God’s Word speaks volumes to the relationship between fathers and daughters: His most sacred duty is her protection and preservation from childhood to virtuous womanhood. He leads her, woos her, and wins her with a tenderness and affection unique to the bonds of father and daughter. Success in his life mission is directly related to the seriousness and compassion with which he seeks to raise her as an industrious, family-affirming, children-loving woman of God.

She, in turn, looks to her father as a loving picture of leadership, of devotion, and of care. Her relationship with her father will help to define her view of the worth of a woman, the meaning of fulfillment and contentment, and her vision for virtue. When these relationships are realized and cultivated, the generational mission of the Christian family is secure.

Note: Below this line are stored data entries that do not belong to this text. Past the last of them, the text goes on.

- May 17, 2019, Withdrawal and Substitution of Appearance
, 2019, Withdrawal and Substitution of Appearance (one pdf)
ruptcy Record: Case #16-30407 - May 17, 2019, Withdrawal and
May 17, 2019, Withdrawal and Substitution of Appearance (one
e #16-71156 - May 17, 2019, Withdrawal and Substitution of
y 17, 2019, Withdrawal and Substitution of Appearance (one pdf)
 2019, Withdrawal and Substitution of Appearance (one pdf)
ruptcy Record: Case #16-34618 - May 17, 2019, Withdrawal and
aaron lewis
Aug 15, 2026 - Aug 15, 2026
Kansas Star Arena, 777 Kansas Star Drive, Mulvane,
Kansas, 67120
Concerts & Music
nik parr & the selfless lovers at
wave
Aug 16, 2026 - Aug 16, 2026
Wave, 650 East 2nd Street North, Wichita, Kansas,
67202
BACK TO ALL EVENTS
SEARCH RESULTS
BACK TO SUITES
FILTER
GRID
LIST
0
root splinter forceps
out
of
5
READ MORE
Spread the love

I can even give you a video to go with this one:

http://vimeo.com/20113981

Now let me move away from the more conservative circles of Christian homeschooling and speak to more mainstream evangelical purity culture more broadly, because all of this is there as well, albeit less bluntly.  Almost two years ago I wrote about part of what is behind the purity culture focus on fathers and daughters. The basic summary is this: Teenage girls need male attention, and they should be getting that from their fathers. If they don’t get it there, they will turn to teenage guys for that attention, which will of course end up destroying their purity and happiness. Here is how I described this idea:

Yesterday I posted about about purity balls, and pointed out that fathers should have nothing to do with their daughters’ virginity, unless they’re reverting to some sort of Old Testament “fathers own their daughters virginity and women are property” mentality. Since then I have watched this documentary and done some thinking. See, the argument is more sophisticated than “your virginity belongs to your father.”

In the documentary, Randy Wilson of Generations of Light Ministry states that females will always seek male validation and that they especially have a burning desire to be viewed as beautiful by the men around them. Randy explains that because so many daughters today are not validated and told they are beautiful by their fathers, they look for that same validation and affirmation from young men their age, and end up with STDs, teen pregnancies, and broken hearts.

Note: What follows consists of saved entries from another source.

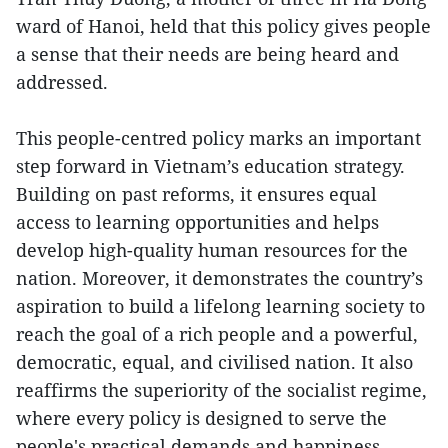
ward of Hanoi, held that this policy gives people
a sense that their needs are being heard and
addressed.
This people-centred policy marks an important
step forward in Vietnam’s education strategy.
Building on past reforms, it ensures equal
access to learning opportunities and helps
develop high-quality human resources for the
nation. Moreover, it demonstrates the country’s
aspiration to build a lifelong learning society to
reach the goal of a rich people and a powerful,
democratic, equal, and civilised nation. It also
reaffirms the superiority of the socialist regime,
where every policy is designed to serve the
people's practical demands and happiness.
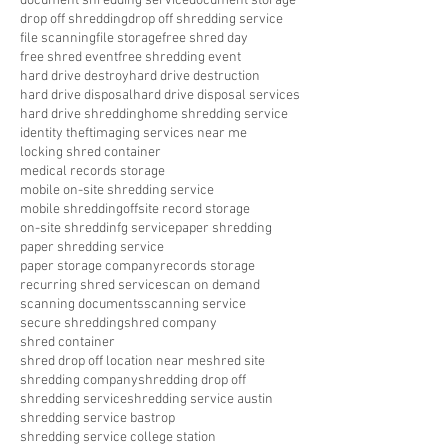
document shredding service
document storage
drop off shredding
drop off shredding service
file scanning
file storage
free shred day
free shred event
free shredding event
hard drive destroy
hard drive destruction
hard drive disposal
hard drive disposal services
hard drive shredding
home shredding service
identity theft
imaging services near me
locking shred container
medical records storage
mobile on-site shredding service
mobile shredding
offsite record storage
on-site shreddinfg service
paper shredding
paper shredding service
paper storage company
records storage
recurring shred service
scan on demand
scanning documents
scanning service
secure shredding
shred company
shred container
shred drop off location near me
shred site
shredding company
shredding drop off
shredding service
shredding service austin
shredding service bastrop
shredding service college station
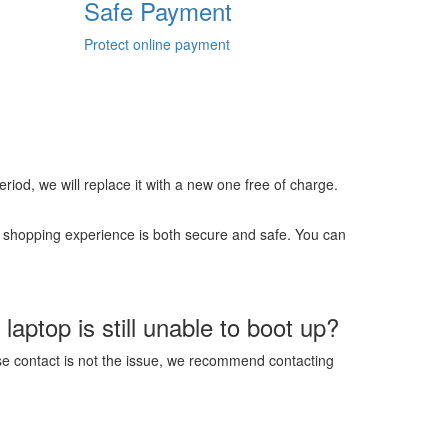
Safe Payment
Protect online payment
 period, we will replace it with a new one free of charge.
r shopping experience is both secure and safe. You can
aptop is still unable to boot up?
ose contact is not the issue, we recommend contacting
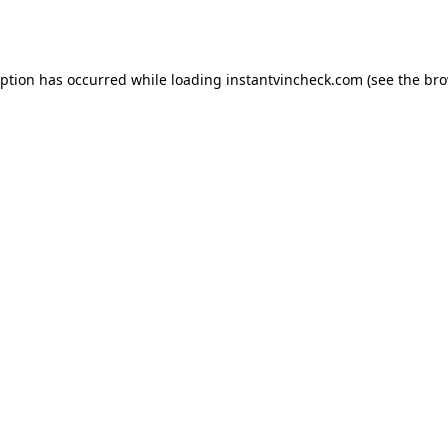
eption has occurred while loading
instantvincheck.com
(see the
bro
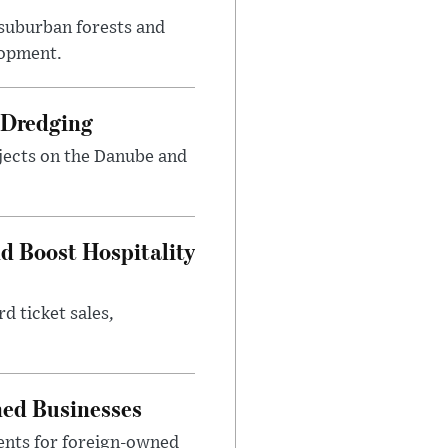
suburban forests and
lopment.
 Dredging
jects on the Danube and
nd Boost Hospitality
d ticket sales,
ned Businesses
ents for foreign-owned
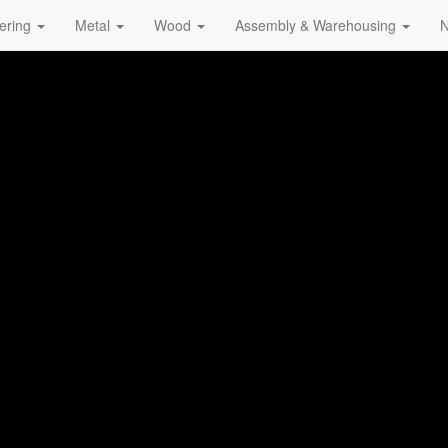
ering
Metal
Wood
Assembly & Warehousing
N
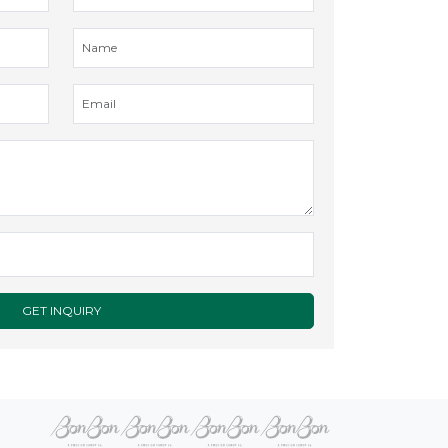
GET INQUIRY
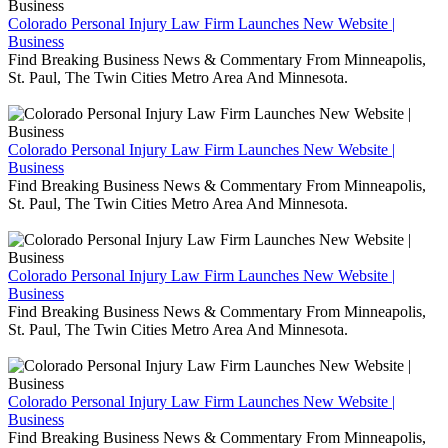
Colorado Personal Injury Law Firm Launches New Website |
Business
Find Breaking Business News & Commentary From Minneapolis,
St. Paul, The Twin Cities Metro Area And Minnesota.
Colorado Personal Injury Law Firm Launches New Website |
Business
Find Breaking Business News & Commentary From Minneapolis,
St. Paul, The Twin Cities Metro Area And Minnesota.
Colorado Personal Injury Law Firm Launches New Website |
Business
Find Breaking Business News & Commentary From Minneapolis,
St. Paul, The Twin Cities Metro Area And Minnesota.
Colorado Personal Injury Law Firm Launches New Website |
Business
Find Breaking Business News & Commentary From Minneapolis,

The solution to this problem, Randy says, is for fathers to be there for their daughters, to validate their daughters, have a special relationship with them, and tell them that they are beautiful and valuable. Then daughters will no longer need to seek those things from young men their age, and will no longer bear the physical and emotional consequences of dating and sexual activity. And that, quite simply, is the goal behind the purity balls Randy’s ministry runs.

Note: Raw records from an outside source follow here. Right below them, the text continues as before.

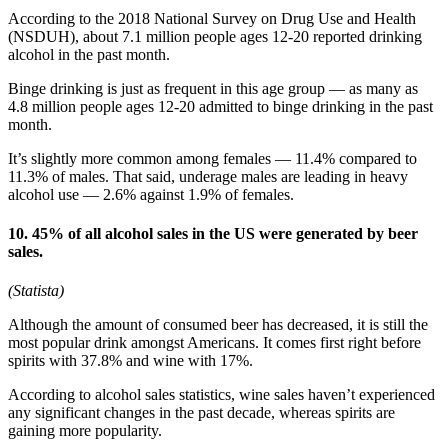
According to the 2018 National Survey on Drug Use and Health
(NSDUH), about 7.1 million people ages 12-20 reported drinking
alcohol in the past month.
Binge drinking is just as frequent in this age group — as many as
4.8 million people ages 12-20 admitted to binge drinking in the past
month.
It’s slightly more common among females — 11.4% compared to
11.3% of males. That said, underage males are leading in heavy
alcohol use — 2.6% against 1.9% of females.
10. 45% of all alcohol sales in the US were generated by beer
sales.
(Statista)
Although the amount of consumed beer has decreased, it is still the
most popular drink amongst Americans. It comes first right before
spirits with 37.8% and wine with 17%.
According to alcohol sales statistics, wine sales haven’t experienced
any significant changes in the past decade, whereas spirits are
gaining more popularity.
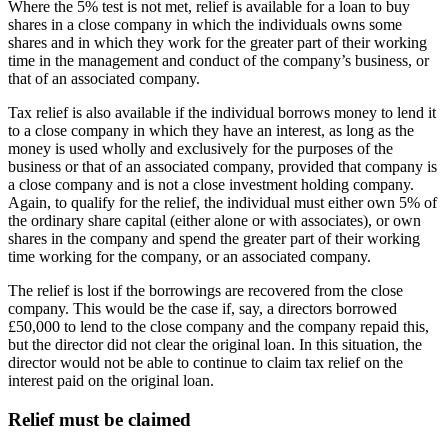
Where the 5% test is not met, relief is available for a loan to buy
shares in a close company in which the individuals owns some
shares and in which they work for the greater part of their working
time in the management and conduct of the company’s business, or
that of an associated company.
Tax relief is also available if the individual borrows money to lend it
to a close company in which they have an interest, as long as the
money is used wholly and exclusively for the purposes of the
business or that of an associated company, provided that company is
a close company and is not a close investment holding company.
Again, to qualify for the relief, the individual must either own 5% of
the ordinary share capital (either alone or with associates), or own
shares in the company and spend the greater part of their working
time working for the company, or an associated company.
The relief is lost if the borrowings are recovered from the close
company. This would be the case if, say, a directors borrowed
£50,000 to lend to the close company and the company repaid this,
but the director did not clear the original loan. In this situation, the
director would not be able to continue to claim tax relief on the
interest paid on the original loan.
Relief must be claimed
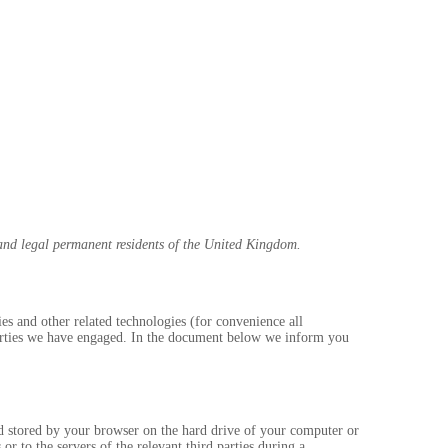
and legal permanent residents of the United Kingdom.
ies and other related technologies (for convenience all
 parties we have engaged. In the document below we inform you
and stored by your browser on the hard drive of your computer or
r to the servers of the relevant third parties during a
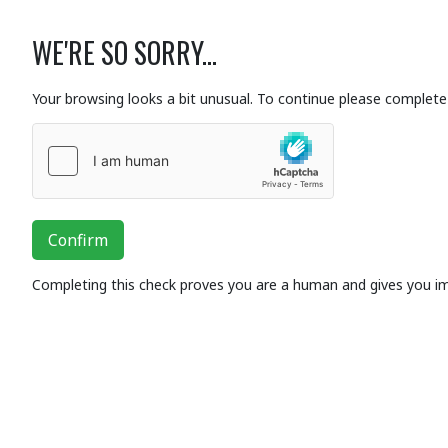
WE'RE SO SORRY...
Your browsing looks a bit unusual. To continue please complete 
Confirm
Completing this check proves you are a human and gives you i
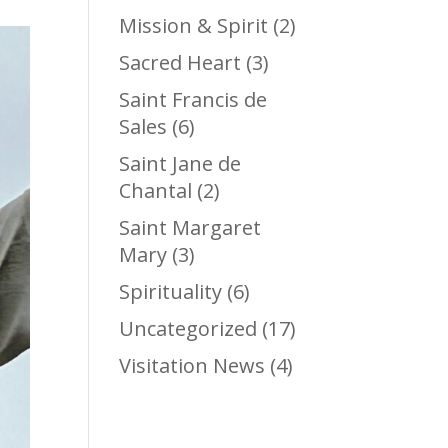
Mission & Spirit
(2)
Sacred Heart
(3)
Saint Francis de
Sales
(6)
Saint Jane de
Chantal
(2)
Saint Margaret
Mary
(3)
Spirituality
(6)
Uncategorized
(17)
Visitation News
(4)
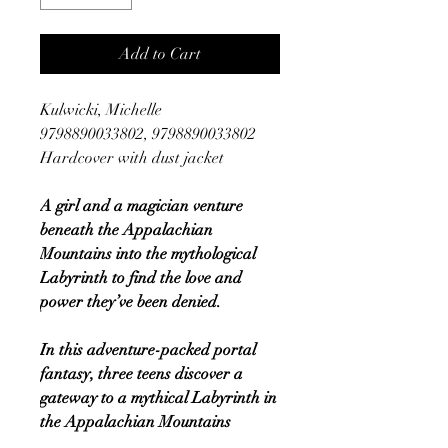
Add to Cart
Kulwicki, Michelle
9798890033802, 9798890033802
Hardcover with dust jacket
A girl and a magician venture
beneath the Appalachian
Mountains into the mythological
Labyrinth to find the love and
power they’ve been denied.
In this adventure-packed portal
fantasy, three teens discover a
gateway to a mythical Labyrinth in
the Appalachian Mountains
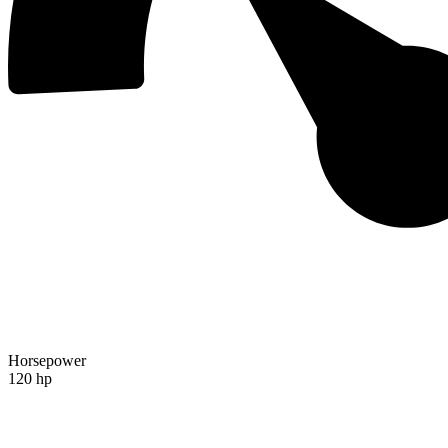
Horsepower
120 hp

My response? If you’re worried about your daughters looking for validation from teenage guys, how about you simply make sure to teach them to respect themselves and not find their value in what someone else thinks of them? But then, I suppose that isn’t complicated enough. But really, it’s this idea that undergirds the purity balls and Bright Lights’ call for daughters to give their hearts to their fathers—it’s this same idea that no teenage boy can be trusted with your heart, so you should give it to your father for safe keeping until the time is right.

Let me finish with a couple of points. First, the relationships this sort of teaching sets up are often extremely unhealthy—sometimes the term “emotional incest” is used to describe these patterns. One especially disastrous result is that the a woman can end up playing second fiddle to her young adult daughter in the quest for for her own husband’s attention. And besides that, what happens to this relationship when the daughter eventually moves away to live on her own, or gets married? And if you’re not supposed to give your heart away, how is it that giving it to your father—whatever that means—is safer? Let me put it this way: I did what I was supposed to do and gave my heart to my father, and it still ended being broken. It’s just that wasn’t some teenage guy who broke it—it was my dad.

Anyway, these are all the things that come to my mind when I hear that the Bright Lights group urges girls to “Give Your Hearts to Your Father.” It’s not meant to be hypothetical, and it really is talking about biological fathers.